Lydia Koniordou, Greek Minister of Culture, Speaks at Exhibition Opening March 8, 2017
Sing, Goddess, Achilles’ rage, black and murderous, that cost the Greeks incalculable pain, pitched countless souls of heroes into Hades’ dark.”
These are the opening lines of the Homeric epic of the Iliad, «Μήνις», rage is the theme that connects and runs through all rhapsodies. However it goes on immediately to point out the destruction, pain, and death that results, to fine men and heroes.
The rage of Medea by Euripides, the «ολετήρας θυμός», the “destructive rage” that wipes out the prosperous city of Corinth…
I will speak not as a scholar but as a servant of the Arts for many years, especially of Greek drama.
Ancient Greek tragic poets, bearing the spirit of their times, philosophic, aesthetic, go to great lengths to illustrate the real causes of extreme emotions, and their effects on people’s lives, both private and public.
A major contribution of the Greeks to our western civilization was the introduction of dialogue as the foundation of the newly-born democracy and its institutions, theater being one of them.
For example, emotions in Greek tragedy are indications, resulting from inner and external dialogue, dilemma or conflict, opposing ideas, goals, ambitions, as opposed to fear of punishment from loss of «Μέτρον» (Balance).
They are depicted vividly, not as an aim per se, but to uncover a whole dialectic process of balancing Intellect, heart, and necessity, through an endless game between Light and Shadow, Life and Death.
The realization , through emotions, of this process and the price of each choice brings light of consciousness and promotes the maturity of the citizen.
I have been for decades inspired by the ideas and masterpieces of the ancient Greeks. When I look at these treasures, that capture emotions through gestures, through dialogue in their body and structure, I cannot but feel a different kind of emotion as a contemporary visitor.
I cannot but feel the hands that gave form to this piece of marble, to that handful of clay, I sense the emotions emanating from the artists’ feverish attempts to transform and transcend matter.
I cannot but sense all the eyes that had admired or worshiped these masterpieces in their own ancient times. All the hands that touched the objects of everyday life and were, often unconsciously, inspired by their beauty.
And yet again, I cannot but feel the deep emotions of all those generations of simple workers, farmers, divers, archaeologists, conservationists, who helped discover and restore all these treasures for us to admire today, to study and learn from.

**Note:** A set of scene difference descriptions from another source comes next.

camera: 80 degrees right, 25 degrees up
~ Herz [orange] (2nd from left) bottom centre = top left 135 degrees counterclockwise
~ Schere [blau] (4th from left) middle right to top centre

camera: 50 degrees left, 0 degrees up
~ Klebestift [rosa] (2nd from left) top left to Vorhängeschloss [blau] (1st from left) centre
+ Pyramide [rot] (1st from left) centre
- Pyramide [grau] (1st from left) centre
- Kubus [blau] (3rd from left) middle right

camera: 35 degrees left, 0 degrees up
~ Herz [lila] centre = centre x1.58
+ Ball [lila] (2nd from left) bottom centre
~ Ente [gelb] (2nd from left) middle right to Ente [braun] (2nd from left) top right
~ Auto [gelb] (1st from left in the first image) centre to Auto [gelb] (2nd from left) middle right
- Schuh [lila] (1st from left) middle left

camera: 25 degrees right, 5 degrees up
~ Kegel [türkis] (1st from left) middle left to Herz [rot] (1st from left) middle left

These are precious emotions from real people that are also projected on these treasures and give them life (see ΕΥΠΑΛΙΝΕΙΟ). Parallel lives that offer deep emotions to us contemporary visitors.
All this process of transcending matter through spirit, is to the glory of human civilization, it offers moments of immortality and wisdom all human beings can share.
Greek cultural heritage is a great gift that contemporary Greek citizens have the privilege and obligation to discover, restore, maintain and share with the world, as it is a fundamental part of our common world heritage.
Despite the austerity measures and the major difficulties in our lives, our country handles with great responsibility this unique heritage. It is for us an endless source of inspiration for our present and future, against odds, to create, to contribute, to a bright artistic present we wish to share.
The Greek State, through the Hellenic Ministry of Culture and Sports, serves as the guardian of our cultural heritage. It wishes to assist every effort that seeks to illuminate the flame and beauty of this heritage to citizens around the world.
In this endeavor we are not alone. The Onassis Foundation is one of the most significant contributors to this objective. Through a series of exhibitions and activities, the Onassis Foundation successfully brings together museums, academics, and artists. This Greek institution, firmly and generously supports both the ancient as well as the contemporary Greek culture in Greece and abroad.
The Ministry of Culture could be no less than a fervent ally in this important initiative.
In this exhibition the Ministry of Culture participates with masterpieces from 20 National museums, both central and major, as well as regional, but equally important.
In the exhibition we can admire statues and reliefs of outstanding beauty that capture emotions on bodies and faces, stele, figurines.
- from the breathtaking enigmatic Kore from the Acropolis museum, to the head of a smiling child from Vravrona museum
- from the statue of one of the Ptoon Kouroi, from the Athens Archeological Museum, to the head of the youth and the figure of the embracing couple from the Delos museum
- from the tablet of Clytemnestra killing Agamemnon, from the Heraklion Crete Museum, to the funerary stele of an actor holding a mask from the Piraeus museum
I would like to congratulate the Onassis Foundation and all those who worked together for the realization of this exceptional exhibition.
I wish every success in presenting and illuminating the element of emotions from the ancient times to the contemporary visitors, here in New York City.